We have a server that does image manipulation based on a query string and then renders the result. The result is also cached for 90 days. Because of the complexities, some manipulations can take 6-7 seconds.
A marketplace where we list some of our products has recently reduced their timeout when fetching images to a low value causing most of the items in any given feed to fail the first time due to (their error message) "Image Timeout". When we resubmit the feed there are no such problems since our image server now has the images cached.
Please do not suggest asking the marketplace to change their timeout. They are ridiculously inflexible and uncooperative. Also, please do not suggest getting a more powerful image server. It is actually a massive farm and is not in my team's control.
That leaves me with one option. I need to "prime the cache" before sending the feed to the marketplace. The problem is that a feed can contain up to 5000 items which have at least 2 images each. That means 10,000 images.
I am using a HEAD
call since we don't need the image returned to us. I have tried using WebRequest
and even Socket
in the .Net Framework, called inside an async Task
(using Task.Run()`) but the CLR will only spin up somewhere around 20 tasks at a time. Since, on average, each image takes about 4 seconds (some up to 6-7 seconds, some only 1 second), you take 10,000 / 20 = 500 * 4 seconds = 2000 seconds = 33 1/3 minutes, which is not an acceptable wait on our end before we send the feed.
Since we don't actually need the reply from our image server, I tried to use an async request to the image server and that gets through the foreach
in record time but, as I found out, using that async request I am not guaranteed that the call is even triggered by the time the code that spins up all the tasks finishes so that doesn't help.

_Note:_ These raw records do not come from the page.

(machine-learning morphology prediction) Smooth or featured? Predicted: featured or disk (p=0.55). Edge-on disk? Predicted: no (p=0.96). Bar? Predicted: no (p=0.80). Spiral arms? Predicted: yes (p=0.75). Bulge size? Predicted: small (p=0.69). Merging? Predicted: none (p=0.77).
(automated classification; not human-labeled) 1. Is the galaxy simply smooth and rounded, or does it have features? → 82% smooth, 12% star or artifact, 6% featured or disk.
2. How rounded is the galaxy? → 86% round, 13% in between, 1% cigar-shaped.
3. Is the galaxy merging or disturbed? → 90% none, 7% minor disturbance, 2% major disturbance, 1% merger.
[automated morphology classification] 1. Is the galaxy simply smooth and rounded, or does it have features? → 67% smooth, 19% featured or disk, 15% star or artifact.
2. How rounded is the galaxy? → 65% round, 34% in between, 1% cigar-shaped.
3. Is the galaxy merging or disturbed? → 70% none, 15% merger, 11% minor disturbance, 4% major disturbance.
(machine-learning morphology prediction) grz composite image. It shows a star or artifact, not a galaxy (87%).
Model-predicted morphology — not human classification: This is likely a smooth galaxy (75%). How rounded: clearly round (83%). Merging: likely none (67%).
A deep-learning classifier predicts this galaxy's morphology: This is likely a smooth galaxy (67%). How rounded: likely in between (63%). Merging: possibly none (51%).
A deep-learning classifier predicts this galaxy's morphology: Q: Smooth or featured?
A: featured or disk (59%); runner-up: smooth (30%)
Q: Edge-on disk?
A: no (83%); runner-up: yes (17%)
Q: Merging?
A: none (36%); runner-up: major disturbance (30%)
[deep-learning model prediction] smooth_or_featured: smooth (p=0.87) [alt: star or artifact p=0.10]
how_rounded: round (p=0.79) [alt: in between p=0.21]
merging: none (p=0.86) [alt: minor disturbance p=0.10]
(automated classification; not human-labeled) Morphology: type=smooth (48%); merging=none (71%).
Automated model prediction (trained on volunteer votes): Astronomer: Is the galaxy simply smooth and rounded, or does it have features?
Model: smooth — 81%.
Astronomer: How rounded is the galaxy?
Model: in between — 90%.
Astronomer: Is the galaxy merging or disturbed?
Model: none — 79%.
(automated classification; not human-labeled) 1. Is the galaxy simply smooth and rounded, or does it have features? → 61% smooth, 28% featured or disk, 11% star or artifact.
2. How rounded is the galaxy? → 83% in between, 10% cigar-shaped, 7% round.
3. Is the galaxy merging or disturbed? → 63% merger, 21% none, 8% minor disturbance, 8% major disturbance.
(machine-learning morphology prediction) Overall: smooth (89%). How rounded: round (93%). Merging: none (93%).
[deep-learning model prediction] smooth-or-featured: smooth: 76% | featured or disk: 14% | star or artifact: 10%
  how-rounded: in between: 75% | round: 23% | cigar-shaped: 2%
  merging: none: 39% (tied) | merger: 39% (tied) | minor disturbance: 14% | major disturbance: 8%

We use AWS so I have considered using Lambdas, but that would add extra complexity and expense, but the massive parallel ability there sounds like it would do the trick.
How can I fix this?
Test Server
public class HomeController : Controller {
private Random random;
public HomeController() {
random = new Random(DateTime.UtcNow.Millisecond);
}
public ActionResult Index(string url) {
var wait = random.Next(1, 70);
Thread.Sleep(wait * 100);
return Content(wait + " : " + url);
}
}
Test Client
class Program {
static void Main(string[] args) {
var tasks = new List<Task>();
for (var i = 0; i < 200; i++) {
Console.WriteLine(i.ToString());
var task = SendRequest("http://test.local.com/Home/Index?url=" + i);
tasks.Add(task);
}
Task.WaitAll(tasks.ToArray());
}
private static async Task SendRequest(string url) {
try {
var myWebRequest = WebRequest.Create(url);
myWebRequest.Method = "HEAD";
var foo = await myWebRequest.GetResponseAsync();
//var foo = myWebRequest.GetResponseAsync();
//var foo = myWebRequest.GetResponse();
foo.Dispose();
}
catch { }
}
}
I hate answering my own question but I want to share what I ended up doing in case anyone else runs into the same problem. Basically, I encapsulated the code that calls the image service into it's own tiny executable and then I use Process.Start()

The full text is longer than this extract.